Granicus is seeking an experienced and highly skilled Senior Site Reliability Engineer (SRE) to join their SRE team.
The role involves ensuring the reliability, scalability, and performance of services.
Responsibilities include providing on-call production support, working on customer and internal engineering tickets, and managing the SRE backlog.
The SRE will continuously monitor the health and performance of services, respond to alerts and incidents, and develop automation scripts to streamline operations.
The position requires assisting in troubleshooting incidents, participating in system improvements, and collaborating with software engineers on application requirements.
Documentation of processes and capacity planning activities are also key responsibilities.

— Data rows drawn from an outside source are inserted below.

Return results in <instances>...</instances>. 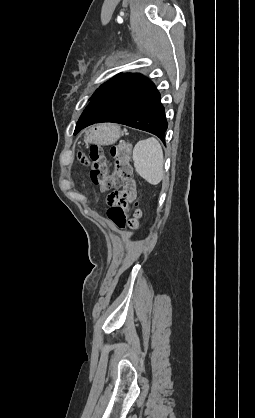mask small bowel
Masks as SVG:
<instances>
[{
	"mask_svg": "<svg viewBox=\"0 0 255 418\" xmlns=\"http://www.w3.org/2000/svg\"><path fill=\"white\" fill-rule=\"evenodd\" d=\"M136 190H135V184L133 181H130L128 183H126L125 188H124V192L123 195L127 198V199H132L135 196Z\"/></svg>",
	"mask_w": 255,
	"mask_h": 418,
	"instance_id": "small-bowel-1",
	"label": "small bowel"
}]
</instances>
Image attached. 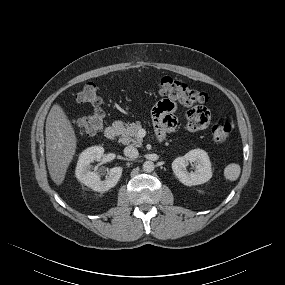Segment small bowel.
I'll return each instance as SVG.
<instances>
[{
	"label": "small bowel",
	"mask_w": 285,
	"mask_h": 285,
	"mask_svg": "<svg viewBox=\"0 0 285 285\" xmlns=\"http://www.w3.org/2000/svg\"><path fill=\"white\" fill-rule=\"evenodd\" d=\"M180 107L177 98L166 95L152 111V119L155 129L159 135H164L173 131L176 127V120L173 112ZM187 128L189 131H201L209 125L210 113L206 108L194 107L186 114Z\"/></svg>",
	"instance_id": "small-bowel-1"
}]
</instances>
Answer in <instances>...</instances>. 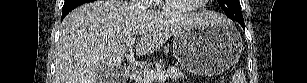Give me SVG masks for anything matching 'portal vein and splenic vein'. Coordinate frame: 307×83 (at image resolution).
I'll return each mask as SVG.
<instances>
[{"mask_svg":"<svg viewBox=\"0 0 307 83\" xmlns=\"http://www.w3.org/2000/svg\"><path fill=\"white\" fill-rule=\"evenodd\" d=\"M133 44H134L133 40L128 41L127 42L128 48H131ZM156 78L162 79V78H165V76L163 74L155 73L154 71L146 69V68L143 70V79H144V81L151 83Z\"/></svg>","mask_w":307,"mask_h":83,"instance_id":"18ae733b","label":"portal vein and splenic vein"}]
</instances>
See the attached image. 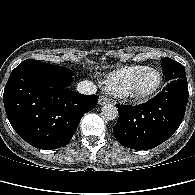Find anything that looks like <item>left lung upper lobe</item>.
Here are the masks:
<instances>
[{"label": "left lung upper lobe", "instance_id": "obj_1", "mask_svg": "<svg viewBox=\"0 0 195 195\" xmlns=\"http://www.w3.org/2000/svg\"><path fill=\"white\" fill-rule=\"evenodd\" d=\"M162 67L166 81L179 78L187 79L184 66L171 58H162Z\"/></svg>", "mask_w": 195, "mask_h": 195}]
</instances>
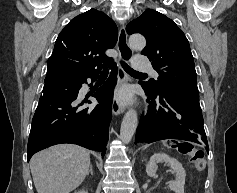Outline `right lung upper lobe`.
<instances>
[{
	"instance_id": "right-lung-upper-lobe-1",
	"label": "right lung upper lobe",
	"mask_w": 237,
	"mask_h": 193,
	"mask_svg": "<svg viewBox=\"0 0 237 193\" xmlns=\"http://www.w3.org/2000/svg\"><path fill=\"white\" fill-rule=\"evenodd\" d=\"M116 24L105 13L96 9L73 18L57 38L48 69H56L73 75H85L100 70L96 65L110 62L107 49L117 42Z\"/></svg>"
}]
</instances>
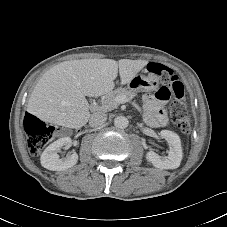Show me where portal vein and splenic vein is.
<instances>
[{"mask_svg":"<svg viewBox=\"0 0 227 227\" xmlns=\"http://www.w3.org/2000/svg\"><path fill=\"white\" fill-rule=\"evenodd\" d=\"M117 101H118L119 103H125V102L128 101V99L125 98V97H119V98H117Z\"/></svg>","mask_w":227,"mask_h":227,"instance_id":"portal-vein-and-splenic-vein-1","label":"portal vein and splenic vein"}]
</instances>
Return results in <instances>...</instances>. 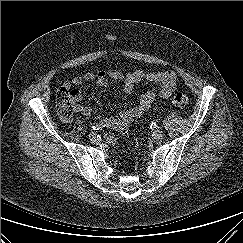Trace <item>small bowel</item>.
<instances>
[{
	"label": "small bowel",
	"instance_id": "small-bowel-1",
	"mask_svg": "<svg viewBox=\"0 0 243 243\" xmlns=\"http://www.w3.org/2000/svg\"><path fill=\"white\" fill-rule=\"evenodd\" d=\"M109 80L120 81L123 83L124 91L127 94L133 92L135 86L143 80H147L161 86L159 92L156 94L153 91H146L141 94L139 101L118 113L115 116H108L103 119L102 125L114 130H120L126 127L129 123L137 119L143 112L147 111L157 95L161 98L170 97L176 90L177 75L173 71L149 72L143 69H137L133 72L122 73L116 69H109L107 71L86 72L83 75L75 76L69 81L65 82L66 88L72 86H80L84 82L95 81L99 86L105 87L108 85ZM77 101L81 99V94L73 91ZM77 111L84 116L92 114V108L89 106L77 105ZM112 141V137H108Z\"/></svg>",
	"mask_w": 243,
	"mask_h": 243
}]
</instances>
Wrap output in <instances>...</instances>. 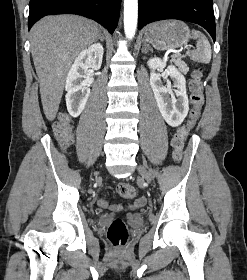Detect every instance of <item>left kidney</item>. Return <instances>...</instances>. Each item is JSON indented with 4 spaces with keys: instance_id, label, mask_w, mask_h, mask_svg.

The SRE must implement and adhere to security best practices to protect systems and data.
Requirements:
Candidates must have 5+ years of experience in site reliability engineering, system administration, or a similar role, with a proven track record of managing large-scale, high-availability systems.
Experience supporting AI/ML infrastructure, including model deployment and integration with services like AWS Bedrock, is highly desirable.
Expertise in Linux/Unix systems and cloud platforms such as AWS, Azure, or Google Cloud is required.
Strong proficiency in scripting languages (Python, Bash, Ruby) and programming languages (Go, Java, C++) is necessary.
Familiarity with AI/ML operations, including model lifecycle management and inference performance tuning, is expected.
Experience with the ELK Stack for centralized logging and monitoring, as well as configuration management tools like Ansible, Chef, or Puppet, is required.
Relevant certifications such as AWS Certified DevOps Engineer or AWS Certified Machine Learning – Specialty are a plus.
Benefits:
Granicus offers a competitive benefits package that allows employees to tailor benefits to their needs.
Benefits include flexible time off, medical (with a 100% employer-paid option), dental and vision insurance, and a 401(k) plan with matching contributions.
Employees receive paid parental leave and employer-paid short and long-term disability insurance, group term life insurance, and AD&D insurance.
Group legal coverage is also provided, along with additional benefits.